A flat-drawn silk fibre membrane based composite antibacterial and conductive wound dressing

Natural silk possesses excellent biocompatibility and biodegradability, which makes it a promising material of medical dressings. However, the silk is mainly obtained by simply removing sericin from silkworm cocoons and thus the prepared dressing shows limited mechanical strength and poor breathability. Flat-drawing, a novel technique in sericulture, enables the production of high-strength flat-drawn silk fibre membranes.

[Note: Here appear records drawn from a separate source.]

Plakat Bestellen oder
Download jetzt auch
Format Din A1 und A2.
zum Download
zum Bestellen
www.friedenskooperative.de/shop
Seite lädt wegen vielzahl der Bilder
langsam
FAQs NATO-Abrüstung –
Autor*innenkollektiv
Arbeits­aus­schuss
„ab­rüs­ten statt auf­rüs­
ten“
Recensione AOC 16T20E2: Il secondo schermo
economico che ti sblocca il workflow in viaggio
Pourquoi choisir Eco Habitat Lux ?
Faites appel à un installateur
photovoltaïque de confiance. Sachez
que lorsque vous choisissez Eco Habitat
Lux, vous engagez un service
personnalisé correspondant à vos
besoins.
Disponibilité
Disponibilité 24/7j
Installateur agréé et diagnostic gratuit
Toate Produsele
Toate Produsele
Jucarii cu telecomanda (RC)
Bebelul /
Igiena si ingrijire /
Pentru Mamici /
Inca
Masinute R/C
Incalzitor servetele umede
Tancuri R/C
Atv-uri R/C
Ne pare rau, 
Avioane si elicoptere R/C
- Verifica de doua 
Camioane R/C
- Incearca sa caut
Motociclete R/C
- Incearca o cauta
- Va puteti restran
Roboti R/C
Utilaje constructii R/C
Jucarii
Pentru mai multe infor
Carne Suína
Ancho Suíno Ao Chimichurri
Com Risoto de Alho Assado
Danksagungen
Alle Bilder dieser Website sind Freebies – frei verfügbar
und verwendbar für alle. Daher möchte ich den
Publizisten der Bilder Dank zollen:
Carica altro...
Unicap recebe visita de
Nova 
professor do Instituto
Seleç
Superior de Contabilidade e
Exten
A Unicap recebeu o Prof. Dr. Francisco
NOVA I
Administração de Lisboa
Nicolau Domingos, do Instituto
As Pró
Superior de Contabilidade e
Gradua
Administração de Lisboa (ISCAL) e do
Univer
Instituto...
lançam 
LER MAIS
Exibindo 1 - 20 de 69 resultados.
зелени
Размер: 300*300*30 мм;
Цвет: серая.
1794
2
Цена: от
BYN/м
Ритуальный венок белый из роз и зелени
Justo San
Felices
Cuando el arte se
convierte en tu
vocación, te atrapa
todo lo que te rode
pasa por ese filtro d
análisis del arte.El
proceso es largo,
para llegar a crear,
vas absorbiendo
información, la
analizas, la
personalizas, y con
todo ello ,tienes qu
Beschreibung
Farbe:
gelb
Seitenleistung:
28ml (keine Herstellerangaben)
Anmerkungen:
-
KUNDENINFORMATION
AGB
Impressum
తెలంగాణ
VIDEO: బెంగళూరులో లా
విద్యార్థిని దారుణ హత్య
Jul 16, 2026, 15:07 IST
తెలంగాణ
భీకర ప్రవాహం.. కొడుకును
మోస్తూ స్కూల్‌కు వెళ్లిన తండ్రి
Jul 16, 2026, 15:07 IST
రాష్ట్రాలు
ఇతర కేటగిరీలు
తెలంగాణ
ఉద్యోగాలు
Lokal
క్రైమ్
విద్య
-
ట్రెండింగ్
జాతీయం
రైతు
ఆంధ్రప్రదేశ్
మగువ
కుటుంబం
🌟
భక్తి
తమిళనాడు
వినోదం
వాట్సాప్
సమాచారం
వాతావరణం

In this study, a silk/polyaniline/silver nanoparticles (Silk/PANI/AgNPs) composite dressing was prepared by in-situ polymerization and in-situ photoreduction method using the degummed flat-drawn silk fibre membrane as the framework. The introduction of polyaniline not only improved the conductivity of the silk membrane from insulation to slightly higher than that of human skin, but also served as a reducible site for the in-situ photoreduction synthesis of silver nanoparticles (AgNPs) to provide excellent antibacterial properties and ensure the biocompatibility. The obtained dressing has a mechanical strength of 1.881 MPa and a conductivity of 0.029 S/cm. The in vivo experiment on a full-thickness skin defect model in New Zealand rabbit demonstrates that the dressings can effectively promote wound healing due to its good air permeability, water absorption, conductivity, and antibacterial properties. Our study offers a new strategy for the development of functional dressings based on flat-drawn silk membranes.